Required work
Exactly reproduce the lines from the line containing "Artikel 4:128" to the end of the data below, inclusive, and nothing else.

***** Task data *****

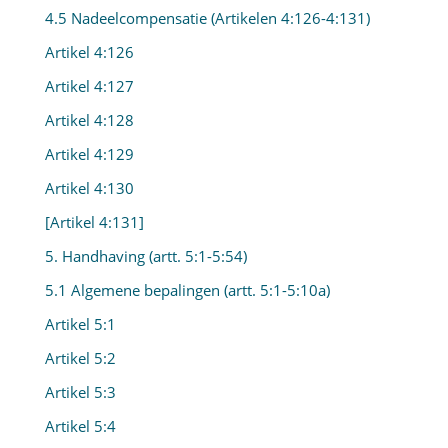
4.5 Nadeelcompensatie (Artikelen 4:126-4:131)
Artikel 4:126
Artikel 4:127
Artikel 4:128
Artikel 4:129
Artikel 4:130
[Artikel 4:131]
5. Handhaving (artt. 5:1-5:54)
5.1 Algemene bepalingen (artt. 5:1-5:10a)
Artikel 5:1
Artikel 5:2
Artikel 5:3
Artikel 5:4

*****

Answer box
Artikel 4:128
Artikel 4:129
Artikel 4:130
[Artikel 4:131]
5. Handhaving (artt. 5:1-5:54)
5.1 Algemene bepalingen (artt. 5:1-5:10a)
Artikel 5:1
Artikel 5:2
Artikel 5:3
Artikel 5:4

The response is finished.